Shay looked unconvinced, but she nodded. “Okay,” she said, wiping her hands on those immaculate white jeans. “You should probably go check on him, then.”

“Okay. I’ll be right back, though.” Gabby blew out a sigh and got to her feet, a little unsteady even though she’d only had two sips of beer. Her lips felt swollen and itchy from kissing; her limbs were heavy and sluggish and warm. “Where is he?”

She found Ryan at the far side of the backyard, slumped against a boxwood hedge that was swallowing him in its branches. “This is not the way to prove to me I’m not your sidekick, dude,” she said, peering down at him in irritation. She smelled, and then saw, the puddle of barf a few feet away. “Ryan,” she said. God, was this what he was like at every party he ever went to, and she just never knew because she wasn’t usually there? “Seriously? Again?”

Ryan didn’t answer for a moment, his eyes mostly closed. Sprawled on the grass like this he looked even bigger and taller than normal, like some kind of fallen giant from a fairy tale. He blinked at her, not quite focusing. Trying again. “It’s you,” he said.
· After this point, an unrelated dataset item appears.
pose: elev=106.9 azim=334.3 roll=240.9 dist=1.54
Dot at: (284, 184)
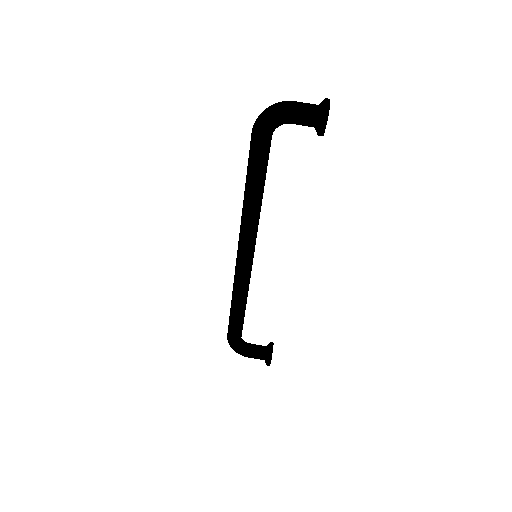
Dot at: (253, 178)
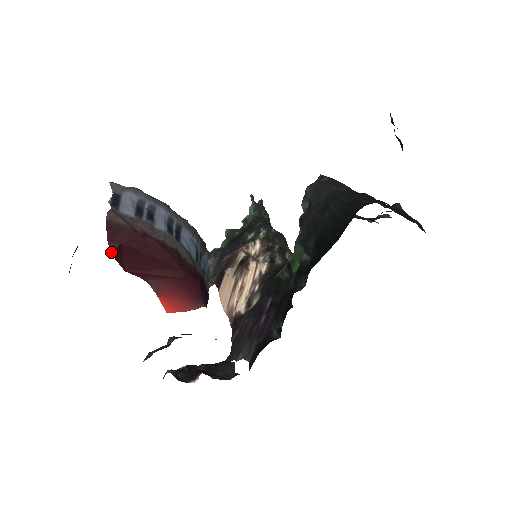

“Yeah,” she said. “It’s me.” She looked at him more closely, squatting down so they were eye level. Gabby frowned. She’d seen Ryan drunk before. This . . . did not seem like that. His gaze was still oddly unseeing; his face was weirdly, waxily pale.

“Ryan,” she said again. “Hey, dude, listen to me, how much did you drink?”

“I didn’t,” he mumbled.

“Ryan, this is not the time to be a dick—”

“I didn’t,” he insisted, and this time he sounded irritated. “Or I did, okay, but only one beer.” He listed to the side a little bit. “Got hit.”

“You got hit?” Gabby’s heart skipped like one of her mom’s scratched old CDs. “When?”

“At the game,” he said vaguely, and closed his eyes again.

“Oh, shit, yeah, he did,” put in Hockey Bro, who Gabby realized abruptly was still standing behind her. “I hadn’t even thought of that. He got his fucking clock cleaned this afternoon, it’s true.”

“And nobody thought that maybe he should go to the doctor?” Gabby screeched. “Ryan,” she said, grabbing his arm and shaking; Ryan made a quiet groaning sound, but didn’t open his eyes. “Ryan.” Shit, she was scared now. She wanted her parents. She wanted literally any adult.